→ Exercise goal: Output all the entries below. Each must match exactly.
BEGIN Material supplied
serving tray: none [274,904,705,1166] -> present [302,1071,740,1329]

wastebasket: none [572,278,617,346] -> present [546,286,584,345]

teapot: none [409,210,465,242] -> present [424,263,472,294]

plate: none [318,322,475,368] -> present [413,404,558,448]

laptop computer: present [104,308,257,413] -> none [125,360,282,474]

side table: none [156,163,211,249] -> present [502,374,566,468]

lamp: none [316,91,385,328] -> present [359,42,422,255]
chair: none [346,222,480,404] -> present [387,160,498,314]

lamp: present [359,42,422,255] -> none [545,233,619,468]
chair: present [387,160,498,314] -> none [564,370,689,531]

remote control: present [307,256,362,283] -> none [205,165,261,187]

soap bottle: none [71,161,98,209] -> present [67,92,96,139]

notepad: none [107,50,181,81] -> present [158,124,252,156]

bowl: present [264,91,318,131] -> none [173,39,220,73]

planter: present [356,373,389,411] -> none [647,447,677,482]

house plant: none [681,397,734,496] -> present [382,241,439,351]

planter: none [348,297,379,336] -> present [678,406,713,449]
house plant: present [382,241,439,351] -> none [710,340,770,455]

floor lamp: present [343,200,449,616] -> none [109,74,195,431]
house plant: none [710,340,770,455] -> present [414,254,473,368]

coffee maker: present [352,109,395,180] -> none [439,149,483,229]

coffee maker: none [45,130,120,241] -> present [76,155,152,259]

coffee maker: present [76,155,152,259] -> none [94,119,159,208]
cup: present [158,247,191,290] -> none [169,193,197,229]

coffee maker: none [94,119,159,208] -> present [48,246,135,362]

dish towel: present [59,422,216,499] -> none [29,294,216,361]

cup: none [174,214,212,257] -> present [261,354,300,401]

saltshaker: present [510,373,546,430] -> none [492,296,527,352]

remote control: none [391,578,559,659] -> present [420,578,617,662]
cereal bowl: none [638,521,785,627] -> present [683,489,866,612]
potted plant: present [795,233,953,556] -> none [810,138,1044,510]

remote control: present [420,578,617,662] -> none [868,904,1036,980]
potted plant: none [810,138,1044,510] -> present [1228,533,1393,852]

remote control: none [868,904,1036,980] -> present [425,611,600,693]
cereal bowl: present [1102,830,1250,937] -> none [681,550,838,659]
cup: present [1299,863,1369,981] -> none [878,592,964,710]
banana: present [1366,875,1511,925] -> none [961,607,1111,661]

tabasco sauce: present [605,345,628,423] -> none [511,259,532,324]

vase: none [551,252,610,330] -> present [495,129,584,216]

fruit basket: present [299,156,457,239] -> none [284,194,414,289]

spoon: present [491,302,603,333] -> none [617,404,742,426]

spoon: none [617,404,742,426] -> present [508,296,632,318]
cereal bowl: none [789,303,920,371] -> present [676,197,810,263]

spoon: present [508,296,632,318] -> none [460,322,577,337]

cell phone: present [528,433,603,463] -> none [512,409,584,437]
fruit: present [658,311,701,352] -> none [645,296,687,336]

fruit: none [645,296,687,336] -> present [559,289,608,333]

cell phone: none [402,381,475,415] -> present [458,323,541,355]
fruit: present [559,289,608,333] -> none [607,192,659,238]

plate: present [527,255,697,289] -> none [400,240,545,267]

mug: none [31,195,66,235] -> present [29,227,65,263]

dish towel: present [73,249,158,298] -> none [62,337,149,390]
END Material supplied
→ Response area:
serving tray: none [274,904,705,1166] -> present [302,1071,740,1329]

wastebasket: none [572,278,617,346] -> present [546,286,584,345]

teapot: none [409,210,465,242] -> present [424,263,472,294]

plate: none [318,322,475,368] -> present [413,404,558,448]

laptop computer: present [104,308,257,413] -> none [125,360,282,474]

side table: none [156,163,211,249] -> present [502,374,566,468]

lamp: none [316,91,385,328] -> present [359,42,422,255]
chair: none [346,222,480,404] -> present [387,160,498,314]

lamp: present [359,42,422,255] -> none [545,233,619,468]
chair: present [387,160,498,314] -> none [564,370,689,531]

remote control: present [307,256,362,283] -> none [205,165,261,187]

soap bottle: none [71,161,98,209] -> present [67,92,96,139]

notepad: none [107,50,181,81] -> present [158,124,252,156]

bowl: present [264,91,318,131] -> none [173,39,220,73]

planter: present [356,373,389,411] -> none [647,447,677,482]

house plant: none [681,397,734,496] -> present [382,241,439,351]

planter: none [348,297,379,336] -> present [678,406,713,449]
house plant: present [382,241,439,351] -> none [710,340,770,455]

floor lamp: present [343,200,449,616] -> none [109,74,195,431]
house plant: none [710,340,770,455] -> present [414,254,473,368]

coffee maker: present [352,109,395,180] -> none [439,149,483,229]

coffee maker: none [45,130,120,241] -> present [76,155,152,259]

coffee maker: present [76,155,152,259] -> none [94,119,159,208]
cup: present [158,247,191,290] -> none [169,193,197,229]

coffee maker: none [94,119,159,208] -> present [48,246,135,362]

dish towel: present [59,422,216,499] -> none [29,294,216,361]

cup: none [174,214,212,257] -> present [261,354,300,401]

saltshaker: present [510,373,546,430] -> none [492,296,527,352]

remote control: none [391,578,559,659] -> present [420,578,617,662]
cereal bowl: none [638,521,785,627] -> present [683,489,866,612]
potted plant: present [795,233,953,556] -> none [810,138,1044,510]

remote control: present [420,578,617,662] -> none [868,904,1036,980]
potted plant: none [810,138,1044,510] -> present [1228,533,1393,852]

remote control: none [868,904,1036,980] -> present [425,611,600,693]
cereal bowl: present [1102,830,1250,937] -> none [681,550,838,659]
cup: present [1299,863,1369,981] -> none [878,592,964,710]
banana: present [1366,875,1511,925] -> none [961,607,1111,661]

tabasco sauce: present [605,345,628,423] -> none [511,259,532,324]

vase: none [551,252,610,330] -> present [495,129,584,216]

fruit basket: present [299,156,457,239] -> none [284,194,414,289]

spoon: present [491,302,603,333] -> none [617,404,742,426]

spoon: none [617,404,742,426] -> present [508,296,632,318]
cereal bowl: none [789,303,920,371] -> present [676,197,810,263]

spoon: present [508,296,632,318] -> none [460,322,577,337]

cell phone: present [528,433,603,463] -> none [512,409,584,437]
fruit: present [658,311,701,352] -> none [645,296,687,336]

fruit: none [645,296,687,336] -> present [559,289,608,333]

cell phone: none [402,381,475,415] -> present [458,323,541,355]
fruit: present [559,289,608,333] -> none [607,192,659,238]

plate: present [527,255,697,289] -> none [400,240,545,267]

mug: none [31,195,66,235] -> present [29,227,65,263]

dish towel: present [73,249,158,298] -> none [62,337,149,390]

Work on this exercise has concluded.